Is the role “Project Manager” always necessary or desirable? (WIP)

Posit: Small, project focused teams of less than 10 people with a finite timeframe and well delineated (note: not “defined”) deliverable, work better as a cooperative team then a heirarchical organization. Titles and authority structures, while necessary for large diverse teams/projects, may actual inhibit the progress and the complete contribution of the members of a smaller team.

Classic “Project Manager” responsibilities include primary contact to outside parties, scheduler and convenor of meetings, decision facilitator and sometimes final decider. It often also includes the burden of chief scapegoat when projects fail.

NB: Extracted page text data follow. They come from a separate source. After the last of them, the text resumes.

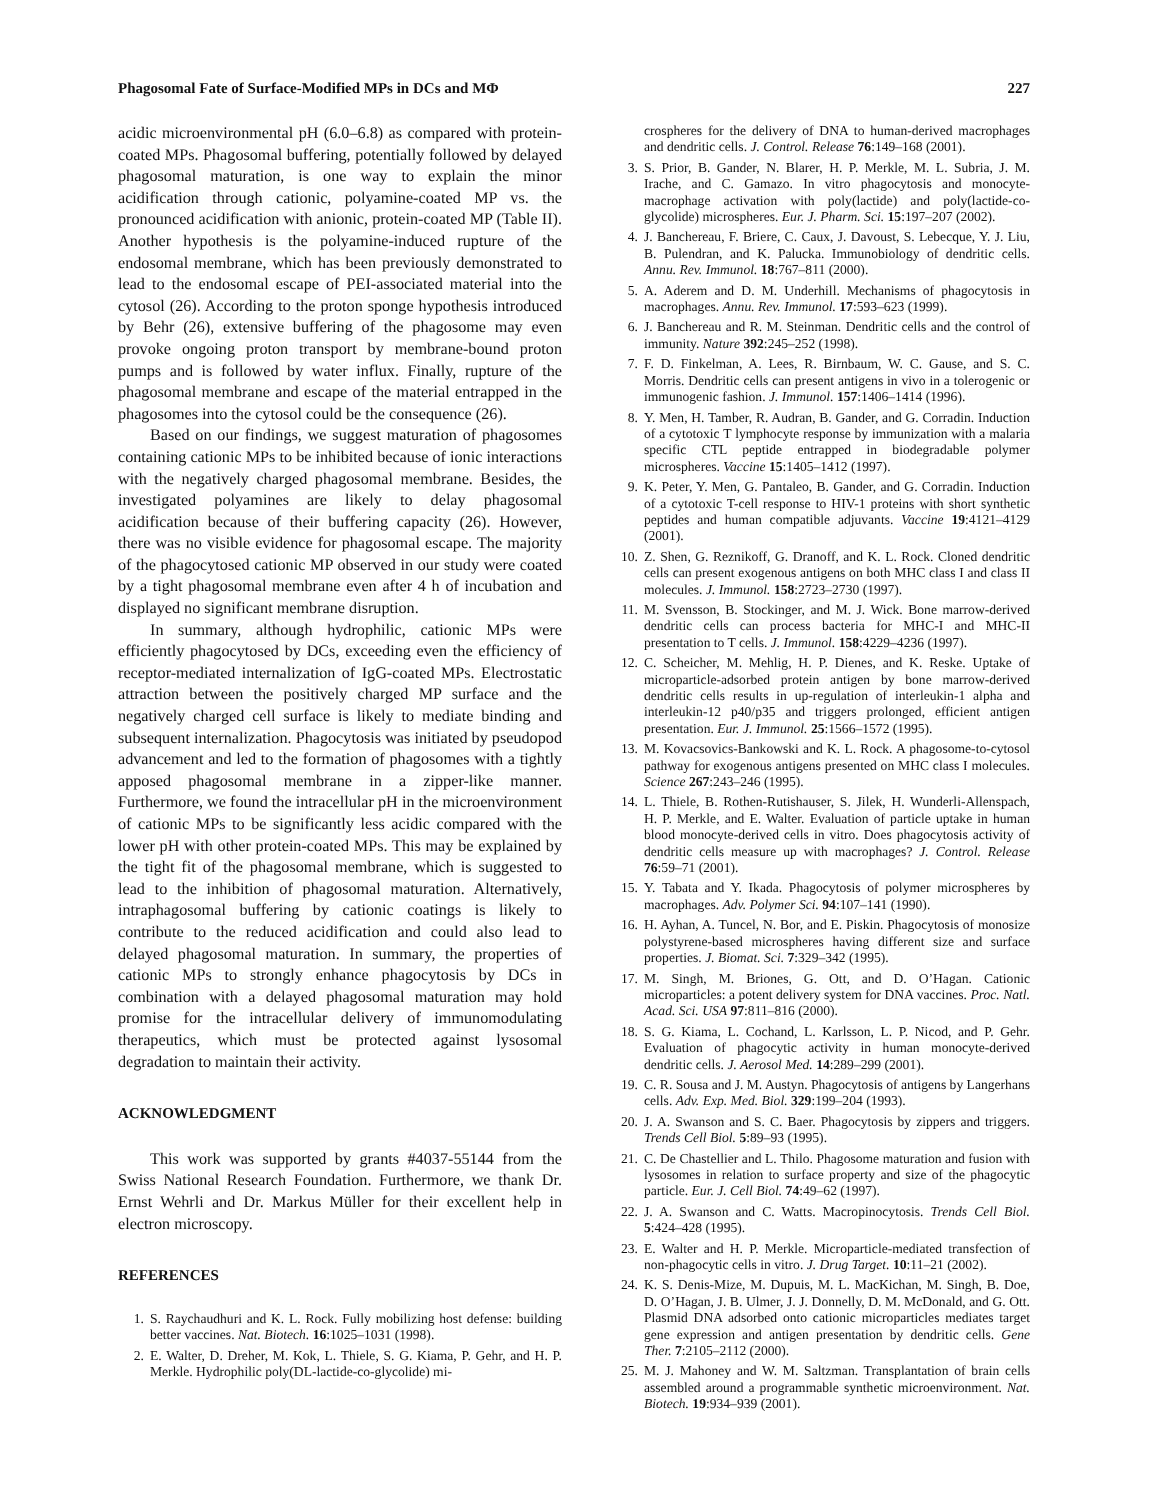Phagosomal Fate of Surface-Modified MPs in DCs and MΦ 227
acidic microenvironmental pH (6.0–6.8) as compared with protein-coated MPs. Phagosomal buffering, potentially followed by delayed phagosomal maturation, is one way to explain the minor acidification through cationic, polyamine-coated MP vs. the pronounced acidification with anionic, protein-coated MP (Table II). Another hypothesis is the polyamine-induced rupture of the endosomal membrane, which has been previously demonstrated to lead to the endosomal escape of PEI-associated material into the cytosol (26). According to the proton sponge hypothesis introduced by Behr (26), extensive buffering of the phagosome may even provoke ongoing proton transport by membrane-bound proton pumps and is followed by water influx. Finally, rupture of the phagosomal membrane and escape of the material entrapped in the phagosomes into the cytosol could be the consequence (26).
Based on our findings, we suggest maturation of phagosomes containing cationic MPs to be inhibited because of ionic interactions with the negatively charged phagosomal membrane. Besides, the investigated polyamines are likely to delay phagosomal acidification because of their buffering capacity (26). However, there was no visible evidence for phagosomal escape. The majority of the phagocytosed cationic MP observed in our study were coated by a tight phagosomal membrane even after 4 h of incubation and displayed no significant membrane disruption.
In summary, although hydrophilic, cationic MPs were efficiently phagocytosed by DCs, exceeding even the efficiency of receptor-mediated internalization of IgG-coated MPs. Electrostatic attraction between the positively charged MP surface and the negatively charged cell surface is likely to mediate binding and subsequent internalization. Phagocytosis was initiated by pseudopod advancement and led to the formation of phagosomes with a tightly apposed phagosomal membrane in a zipper-like manner. Furthermore, we found the intracellular pH in the microenvironment of cationic MPs to be significantly less acidic compared with the lower pH with other protein-coated MPs. This may be explained by the tight fit of the phagosomal membrane, which is suggested to lead to the inhibition of phagosomal maturation. Alternatively, intraphagosomal buffering by cationic coatings is likely to contribute to the reduced acidification and could also lead to delayed phagosomal maturation. In summary, the properties of cationic MPs to strongly enhance phagocytosis by DCs in combination with a delayed phagosomal maturation may hold promise for the intracellular delivery of immunomodulating therapeutics, which must be protected against lysosomal degradation to maintain their activity.
ACKNOWLEDGMENT
This work was supported by grants #4037-55144 from the Swiss National Research Foundation. Furthermore, we thank Dr. Ernst Wehrli and Dr. Markus Müller for their excellent help in electron microscopy.
REFERENCES
1. S. Raychaudhuri and K. L. Rock. Fully mobilizing host defense: building better vaccines. Nat. Biotech. 16:1025–1031 (1998).
2. E. Walter, D. Dreher, M. Kok, L. Thiele, S. G. Kiama, P. Gehr, and H. P. Merkle. Hydrophilic poly(DL-lactide-co-glycolide) mi-
crospheres for the delivery of DNA to human-derived macrophages and dendritic cells. J. Control. Release 76:149–168 (2001).
3. S. Prior, B. Gander, N. Blarer, H. P. Merkle, M. L. Subria, J. M. Irache, and C. Gamazo. In vitro phagocytosis and monocyte-macrophage activation with poly(lactide) and poly(lactide-co-glycolide) microspheres. Eur. J. Pharm. Sci. 15:197–207 (2002).
4. J. Banchereau, F. Briere, C. Caux, J. Davoust, S. Lebecque, Y. J. Liu, B. Pulendran, and K. Palucka. Immunobiology of dendritic cells. Annu. Rev. Immunol. 18:767–811 (2000).
5. A. Aderem and D. M. Underhill. Mechanisms of phagocytosis in macrophages. Annu. Rev. Immunol. 17:593–623 (1999).
6. J. Banchereau and R. M. Steinman. Dendritic cells and the control of immunity. Nature 392:245–252 (1998).
7. F. D. Finkelman, A. Lees, R. Birnbaum, W. C. Gause, and S. C. Morris. Dendritic cells can present antigens in vivo in a tolerogenic or immunogenic fashion. J. Immunol. 157:1406–1414 (1996).
8. Y. Men, H. Tamber, R. Audran, B. Gander, and G. Corradin. Induction of a cytotoxic T lymphocyte response by immunization with a malaria specific CTL peptide entrapped in biodegradable polymer microspheres. Vaccine 15:1405–1412 (1997).
9. K. Peter, Y. Men, G. Pantaleo, B. Gander, and G. Corradin. Induction of a cytotoxic T-cell response to HIV-1 proteins with short synthetic peptides and human compatible adjuvants. Vaccine 19:4121–4129 (2001).
10. Z. Shen, G. Reznikoff, G. Dranoff, and K. L. Rock. Cloned dendritic cells can present exogenous antigens on both MHC class I and class II molecules. J. Immunol. 158:2723–2730 (1997).
11. M. Svensson, B. Stockinger, and M. J. Wick. Bone marrow-derived dendritic cells can process bacteria for MHC-I and MHC-II presentation to T cells. J. Immunol. 158:4229–4236 (1997).
12. C. Scheicher, M. Mehlig, H. P. Dienes, and K. Reske. Uptake of microparticle-adsorbed protein antigen by bone marrow-derived dendritic cells results in up-regulation of interleukin-1 alpha and interleukin-12 p40/p35 and triggers prolonged, efficient antigen presentation. Eur. J. Immunol. 25:1566–1572 (1995).
13. M. Kovacsovics-Bankowski and K. L. Rock. A phagosome-to-cytosol pathway for exogenous antigens presented on MHC class I molecules. Science 267:243–246 (1995).
14. L. Thiele, B. Rothen-Rutishauser, S. Jilek, H. Wunderli-Allenspach, H. P. Merkle, and E. Walter. Evaluation of particle uptake in human blood monocyte-derived cells in vitro. Does phagocytosis activity of dendritic cells measure up with macrophages? J. Control. Release 76:59–71 (2001).
15. Y. Tabata and Y. Ikada. Phagocytosis of polymer microspheres by macrophages. Adv. Polymer Sci. 94:107–141 (1990).
16. H. Ayhan, A. Tuncel, N. Bor, and E. Piskin. Phagocytosis of monosize polystyrene-based microspheres having different size and surface properties. J. Biomat. Sci. 7:329–342 (1995).
17. M. Singh, M. Briones, G. Ott, and D. O’Hagan. Cationic microparticles: a potent delivery system for DNA vaccines. Proc. Natl. Acad. Sci. USA 97:811–816 (2000).
18. S. G. Kiama, L. Cochand, L. Karlsson, L. P. Nicod, and P. Gehr. Evaluation of phagocytic activity in human monocyte-derived dendritic cells. J. Aerosol Med. 14:289–299 (2001).
19. C. R. Sousa and J. M. Austyn. Phagocytosis of antigens by Langerhans cells. Adv. Exp. Med. Biol. 329:199–204 (1993).
20. J. A. Swanson and S. C. Baer. Phagocytosis by zippers and triggers. Trends Cell Biol. 5:89–93 (1995).
21. C. De Chastellier and L. Thilo. Phagosome maturation and fusion with lysosomes in relation to surface property and size of the phagocytic particle. Eur. J. Cell Biol. 74:49–62 (1997).
22. J. A. Swanson and C. Watts. Macropinocytosis. Trends Cell Biol. 5:424–428 (1995).
23. E. Walter and H. P. Merkle. Microparticle-mediated transfection of non-phagocytic cells in vitro. J. Drug Target. 10:11–21 (2002).
24. K. S. Denis-Mize, M. Dupuis, M. L. MacKichan, M. Singh, B. Doe, D. O’Hagan, J. B. Ulmer, J. J. Donnelly, D. M. McDonald, and G. Ott. Plasmid DNA adsorbed onto cationic microparticles mediates target gene expression and antigen presentation by dendritic cells. Gene Ther. 7:2105–2112 (2000).
25. M. J. Mahoney and W. M. Saltzman. Transplantation of brain cells assembled around a programmable synthetic microenvironment. Nat. Biotech. 19:934–939 (2001).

As a project evolves from concept to feasibility check to analysis and design to development and deployment to hand-off or ongoing maintenance, the individual Project Manager is required to be infinitely versatile, always available, and quite frankly, always personally invested in the project.

Most humans placed in the Project Manager role are not that super. They are just average. As thus, they are prone to burn-out, frustration, and fatigue. This is normal.
They are also more specialized. They have certain strengths and weaknesses, be it technical skills, communication skills, political accumen, etc.

Another Approach
When the practical tasks of the Project Manager role trades off among members of the team, the average “Program Management Accuity” increases. In the ideal situation, no individual is “Project Manager”, the team is “Project Manager”.

When the team assumes the Project Management role by committee and delegates the communication task to an individual, better to a collaboration tool, then no individual is placed in a

Obviously, there are conditions and limits. All team members need to buy in to this approach. They all need to put the project goals above their own personal or political agendas. And they need to sign on to a few basic norms including that the majority rules. If the team is even numbered, they need a fool-proof tie breaking rule, e.g. appeal to a higher authority or flip a coin.

There are lots more thoughts around this but this is a conceptual Work In Progress (WIP).